B. Anatomi dan Fisiologi Traktus urinarius sistem terdiri dari ginjal yang terus menerus membentuk urin dan berbagai resevoar yang dibutuhkan untuk membwa urin keluar tubuh. Ginjal merupakan dua bangunan berbentuk kacang, terletak di sisi kolumna vertebralis. Ginjal kanan sedikit lebih rendah dibandingkan dengan ginjal kiri karena tertekan ke bawah oleh hepar.

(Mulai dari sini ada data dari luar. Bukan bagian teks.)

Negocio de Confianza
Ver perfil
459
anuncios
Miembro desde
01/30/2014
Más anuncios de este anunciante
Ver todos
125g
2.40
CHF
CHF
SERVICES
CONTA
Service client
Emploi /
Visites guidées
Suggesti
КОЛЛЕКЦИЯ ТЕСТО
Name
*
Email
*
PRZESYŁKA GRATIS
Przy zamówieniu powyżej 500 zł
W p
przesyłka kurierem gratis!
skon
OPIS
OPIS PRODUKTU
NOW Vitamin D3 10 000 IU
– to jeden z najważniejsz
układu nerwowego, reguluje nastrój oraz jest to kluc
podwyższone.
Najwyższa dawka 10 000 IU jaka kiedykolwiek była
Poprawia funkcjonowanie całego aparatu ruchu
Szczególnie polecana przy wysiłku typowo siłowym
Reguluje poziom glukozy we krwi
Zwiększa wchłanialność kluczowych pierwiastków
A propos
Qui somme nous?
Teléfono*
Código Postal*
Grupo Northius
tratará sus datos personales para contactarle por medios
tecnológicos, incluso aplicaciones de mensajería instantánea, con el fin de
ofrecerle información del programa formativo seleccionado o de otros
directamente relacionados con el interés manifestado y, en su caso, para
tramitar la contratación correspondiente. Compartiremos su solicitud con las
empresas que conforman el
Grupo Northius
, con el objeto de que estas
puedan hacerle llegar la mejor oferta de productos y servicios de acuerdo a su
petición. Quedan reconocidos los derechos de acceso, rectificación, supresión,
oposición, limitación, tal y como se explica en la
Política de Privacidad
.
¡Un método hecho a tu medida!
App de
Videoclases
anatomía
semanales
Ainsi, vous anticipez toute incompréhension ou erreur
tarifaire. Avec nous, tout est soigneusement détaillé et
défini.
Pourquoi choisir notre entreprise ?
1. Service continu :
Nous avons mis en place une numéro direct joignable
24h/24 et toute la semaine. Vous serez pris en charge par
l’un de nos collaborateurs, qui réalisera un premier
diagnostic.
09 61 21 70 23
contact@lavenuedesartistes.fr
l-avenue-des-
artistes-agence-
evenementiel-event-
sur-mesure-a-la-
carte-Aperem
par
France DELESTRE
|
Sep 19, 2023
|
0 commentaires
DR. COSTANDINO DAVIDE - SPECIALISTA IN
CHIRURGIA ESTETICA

Kutub atas ginjal kanan terletak setinggi costa ke XII sedangkan kutub atas ginjal kiri setinggi costa XI. Ginjal berfungsi mengeluarkan kelebihan air dan racun-racun dari darah dan mengubahnya menjadi urin. Ginjal juga menjaga keseimbangan garam dan substrasi lain dalam darah, ginjal memproduksi hormon yang dapat membantu pertumbuhan tulang yang kuat, pembentukan sel darah dan mengatur keseimbangan asam basa dalam cairan tubuh. (2,4)
Ada 2 buah pipa sempit yang disebut ureter merupakan saluran yang panjangnya 10 12 inci, terbentang dari ginjal sampai vesika urinaria. Fungsi satu-satunya adalah membawa urin dari ginjal ke vesika urinaria. Dan vesica urinaria adalah bangunan berbentuk segitiga berlokasi di abdomen bagian bawah di belakang simpisis pubis. Seperti balon, dindingnya elastis dapat meregang untuk menampung urin yang kemudian akan bersama-sama berkontraksi untuk mengeluarkan urin. Vesika urinaria memiliki 3 (tiga) muara yaitu 2 (dua) muara ureter dan sebuah muara uretra. Fungsi vesika urinaria adalah sebagai tempat penyimpan urin sebelum meninggalkan tubuh dan juga mendorong urin keluar tubuh dibantu dengan uretra. Uretra merupakan saluran kecil yang dapat mengembang, berjalan dari vesika urinaria sampai keluar tubuh. Panjangnya pada wanita 1 inci dan pada pria sekitar 8 inci. Muara uretra keluar tubuh disebut meatus urinarius. (2,4)
C. Patologi
Proses pembentukan batu berhubungan dengan peningkatan saturasi urin (kelebihan ekskresi garam, keasaman urin atau volume urin yang rendah), kristalisasi asam urat serta abnormalitas dari penghambat pertumbuhan batu. Adapun faktor-faktor predisposisi pembentukan batu di traktus urinarius:
a.) Statis urin Sumbatan pada traktus urinarius dapat menyebabkan presipitasi garam-garam dari urin. Sebuah batu terbentuk karena adanya obstruksi yang jelas misalnya batu vesika urinaria yang dipacu oleh pembesaran prostat. (5)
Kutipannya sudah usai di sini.